Commands represent imperative actions in your application. This guide covers everything you need to know about using commands effectively.

Overview

Commands are dispatched to all registered handlers sequentially in registration order. Use commands when you want to trigger side-effects across multiple consumers with no return value.

For the complete commands documentation, see the main README.

Basic Usage

await mediator.Send(new CreateUserCommand("john@example.com", "John Doe"));

Keyed Dispatch

Register handlers under routing keys and dispatch to a specific subset at runtime. This is useful for scenarios such as queue/topic routing, tenant isolation, or environment-specific handling:

// Registration — same message type, different keys
builder.Services.AddNetMediate(configure =>
{
configure.RegisterCommandHandler<DefaultHandler, MyCommand>(); // null key → "__default"
----
▸ Your tasks:
1 – Please write out the part of the commands guide starting at "Commands represent imperative" and ending at "the main README.".
2 – Continue the commands guide from the point where it stops.
The data after this guide is separate material.
----
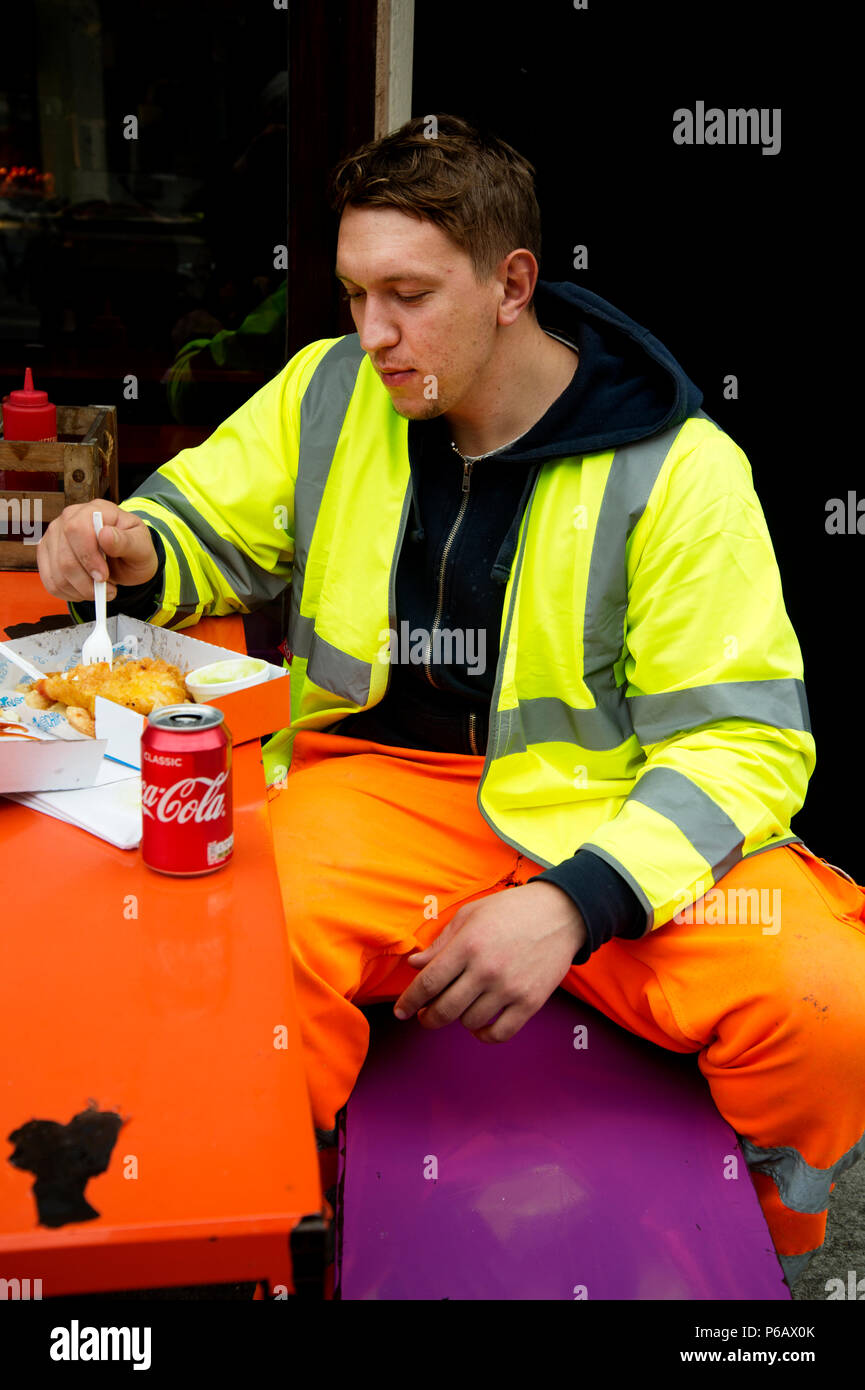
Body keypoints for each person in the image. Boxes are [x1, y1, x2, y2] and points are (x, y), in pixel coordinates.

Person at [36, 113, 865, 1291]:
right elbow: (202, 526)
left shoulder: (682, 471)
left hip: (610, 816)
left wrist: (577, 903)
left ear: (512, 284)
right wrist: (128, 544)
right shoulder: (328, 391)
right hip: (373, 796)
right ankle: (268, 1239)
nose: (373, 333)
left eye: (408, 295)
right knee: (226, 973)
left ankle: (770, 1243)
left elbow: (744, 741)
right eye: (354, 293)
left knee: (831, 1005)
----
▸ Replies:
1 –
Commands represent imperative actions in your application. This guide covers everything you need to know about using commands effectively.

Overview

Commands are dispatched to all registered handlers sequentially in registration order. Use commands when you want to trigger side-effects across multiple consumers with no return value.

For the complete commands documentation, see the main README.

2 –
configure.RegisterCommandHandler<AuditHandler, MyCommand>("audit"); // keyed
});

// Dispatch to null-key (default) handlers
await mediator.Send(new MyCommand(), cancellationToken);

// Dispatch only to "audit" handlers
await mediator.Send("audit", new MyCommand(), cancellationToken);

The key is propagated through the entire pipeline — behaviors receive it in their Handle(object? key, ...) signature and can use it for routing, logging, or conditional logic.

Default routing key: A null key is normalized internally to "__default". This means mediator.Send(command, ct) and mediator.Send(null, command, ct) are exactly equivalent. Avoid using "__default" as your own routing key.

NativeAOT: Non-keyed registration and dispatch remain fully NativeAOT-compatible. Keyed registration uses IKeyedServiceProvider internally, which is not NativeAOT-compatible; use it only when NativeAOT is not required.